>>>>

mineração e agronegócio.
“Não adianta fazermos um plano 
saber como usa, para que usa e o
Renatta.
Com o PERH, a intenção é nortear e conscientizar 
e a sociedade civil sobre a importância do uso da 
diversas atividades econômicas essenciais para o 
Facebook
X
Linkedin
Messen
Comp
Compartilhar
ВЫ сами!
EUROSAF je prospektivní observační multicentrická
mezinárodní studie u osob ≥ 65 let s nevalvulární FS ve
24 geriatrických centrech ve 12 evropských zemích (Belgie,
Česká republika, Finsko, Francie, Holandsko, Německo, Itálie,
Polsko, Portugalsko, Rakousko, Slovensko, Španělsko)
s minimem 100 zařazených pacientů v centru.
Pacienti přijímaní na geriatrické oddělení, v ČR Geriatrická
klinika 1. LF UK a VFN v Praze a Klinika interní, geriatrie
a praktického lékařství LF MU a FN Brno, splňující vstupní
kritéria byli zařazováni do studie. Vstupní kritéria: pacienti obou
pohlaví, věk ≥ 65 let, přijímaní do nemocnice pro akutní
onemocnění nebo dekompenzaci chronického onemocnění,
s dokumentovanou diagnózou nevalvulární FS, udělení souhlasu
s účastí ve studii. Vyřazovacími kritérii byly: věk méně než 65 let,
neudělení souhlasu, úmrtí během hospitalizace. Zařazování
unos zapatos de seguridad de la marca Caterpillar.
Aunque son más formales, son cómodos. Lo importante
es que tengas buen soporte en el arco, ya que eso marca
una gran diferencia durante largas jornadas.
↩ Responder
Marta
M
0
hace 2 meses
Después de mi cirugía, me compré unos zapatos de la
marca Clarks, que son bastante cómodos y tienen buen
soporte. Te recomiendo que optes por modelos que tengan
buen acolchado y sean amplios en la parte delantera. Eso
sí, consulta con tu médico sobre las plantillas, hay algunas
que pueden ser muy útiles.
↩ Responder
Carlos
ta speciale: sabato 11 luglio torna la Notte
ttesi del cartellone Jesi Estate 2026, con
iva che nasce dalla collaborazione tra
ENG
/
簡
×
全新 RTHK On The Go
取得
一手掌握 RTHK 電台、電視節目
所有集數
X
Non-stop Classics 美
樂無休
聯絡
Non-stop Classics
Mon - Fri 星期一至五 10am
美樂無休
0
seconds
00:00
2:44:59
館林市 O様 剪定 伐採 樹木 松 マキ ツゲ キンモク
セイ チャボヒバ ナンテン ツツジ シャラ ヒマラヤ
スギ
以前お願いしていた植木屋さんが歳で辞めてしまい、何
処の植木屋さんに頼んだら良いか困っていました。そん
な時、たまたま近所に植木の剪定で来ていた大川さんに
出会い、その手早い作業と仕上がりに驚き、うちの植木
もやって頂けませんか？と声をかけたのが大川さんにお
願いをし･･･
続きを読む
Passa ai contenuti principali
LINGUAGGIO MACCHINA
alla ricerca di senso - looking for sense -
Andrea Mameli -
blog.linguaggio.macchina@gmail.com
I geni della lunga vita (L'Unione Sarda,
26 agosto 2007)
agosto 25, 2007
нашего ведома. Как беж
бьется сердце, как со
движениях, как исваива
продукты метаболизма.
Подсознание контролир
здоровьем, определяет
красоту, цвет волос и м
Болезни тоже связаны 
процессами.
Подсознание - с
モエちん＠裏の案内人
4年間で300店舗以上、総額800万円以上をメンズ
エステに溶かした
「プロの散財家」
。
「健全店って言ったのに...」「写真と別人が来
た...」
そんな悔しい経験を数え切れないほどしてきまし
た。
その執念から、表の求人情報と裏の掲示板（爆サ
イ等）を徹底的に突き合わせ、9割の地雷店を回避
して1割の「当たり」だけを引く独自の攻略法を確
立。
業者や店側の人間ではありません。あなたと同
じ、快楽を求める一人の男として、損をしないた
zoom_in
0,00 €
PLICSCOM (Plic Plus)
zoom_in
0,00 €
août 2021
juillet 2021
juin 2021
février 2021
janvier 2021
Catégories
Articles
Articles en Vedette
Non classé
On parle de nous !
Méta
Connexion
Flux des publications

<<<<

**YOUR OBJECTIVE**.
All of the entries above must be quoted exactly.

**EXERCISE SOLUTION**.
mineração e agronegócio.
“Não adianta fazermos um plano 
saber como usa, para que usa e o
Renatta.
Com o PERH, a intenção é nortear e conscientizar 
e a sociedade civil sobre a importância do uso da 
diversas atividades econômicas essenciais para o 
Facebook
X
Linkedin
Messen
Comp
Compartilhar
ВЫ сами!
EUROSAF je prospektivní observační multicentrická
mezinárodní studie u osob ≥ 65 let s nevalvulární FS ve
24 geriatrických centrech ve 12 evropských zemích (Belgie,
Česká republika, Finsko, Francie, Holandsko, Německo, Itálie,
Polsko, Portugalsko, Rakousko, Slovensko, Španělsko)
s minimem 100 zařazených pacientů v centru.
Pacienti přijímaní na geriatrické oddělení, v ČR Geriatrická
klinika 1. LF UK a VFN v Praze a Klinika interní, geriatrie
a praktického lékařství LF MU a FN Brno, splňující vstupní
kritéria byli zařazováni do studie. Vstupní kritéria: pacienti obou
pohlaví, věk ≥ 65 let, přijímaní do nemocnice pro akutní
onemocnění nebo dekompenzaci chronického onemocnění,
s dokumentovanou diagnózou nevalvulární FS, udělení souhlasu
s účastí ve studii. Vyřazovacími kritérii byly: věk méně než 65 let,
neudělení souhlasu, úmrtí během hospitalizace. Zařazování
unos zapatos de seguridad de la marca Caterpillar.
Aunque son más formales, son cómodos. Lo importante
es que tengas buen soporte en el arco, ya que eso marca
una gran diferencia durante largas jornadas.
↩ Responder
Marta
M
0
hace 2 meses
Después de mi cirugía, me compré unos zapatos de la
marca Clarks, que son bastante cómodos y tienen buen
soporte. Te recomiendo que optes por modelos que tengan
buen acolchado y sean amplios en la parte delantera. Eso
sí, consulta con tu médico sobre las plantillas, hay algunas
que pueden ser muy útiles.
↩ Responder
Carlos
ta speciale: sabato 11 luglio torna la Notte
ttesi del cartellone Jesi Estate 2026, con
iva che nasce dalla collaborazione tra
ENG
/
簡
×
全新 RTHK On The Go
取得
一手掌握 RTHK 電台、電視節目
所有集數
X
Non-stop Classics 美
樂無休
聯絡
Non-stop Classics
Mon - Fri 星期一至五 10am
美樂無休
0
seconds
00:00
2:44:59
館林市 O様 剪定 伐採 樹木 松 マキ ツゲ キンモク
セイ チャボヒバ ナンテン ツツジ シャラ ヒマラヤ
スギ
以前お願いしていた植木屋さんが歳で辞めてしまい、何
処の植木屋さんに頼んだら良いか困っていました。そん
な時、たまたま近所に植木の剪定で来ていた大川さんに
出会い、その手早い作業と仕上がりに驚き、うちの植木
もやって頂けませんか？と声をかけたのが大川さんにお
願いをし･･･
続きを読む
Passa ai contenuti principali
LINGUAGGIO MACCHINA
alla ricerca di senso - looking for sense -
Andrea Mameli -
blog.linguaggio.macchina@gmail.com
I geni della lunga vita (L'Unione Sarda,
26 agosto 2007)
agosto 25, 2007
нашего ведома. Как беж
бьется сердце, как со
движениях, как исваива
продукты метаболизма.
Подсознание контролир
здоровьем, определяет
красоту, цвет волос и м
Болезни тоже связаны 
процессами.
Подсознание - с
モエちん＠裏の案内人
4年間で300店舗以上、総額800万円以上をメンズ
エステに溶かした
「プロの散財家」
。
「健全店って言ったのに...」「写真と別人が来
た...」
そんな悔しい経験を数え切れないほどしてきまし
た。
その執念から、表の求人情報と裏の掲示板（爆サ
イ等）を徹底的に突き合わせ、9割の地雷店を回避
して1割の「当たり」だけを引く独自の攻略法を確
立。
業者や店側の人間ではありません。あなたと同
じ、快楽を求める一人の男として、損をしないた
zoom_in
0,00 €
PLICSCOM (Plic Plus)
zoom_in
0,00 €
août 2021
juillet 2021
juin 2021
février 2021
janvier 2021
Catégories
Articles
Articles en Vedette
Non classé
On parle de nous !
Méta
Connexion
Flux des publications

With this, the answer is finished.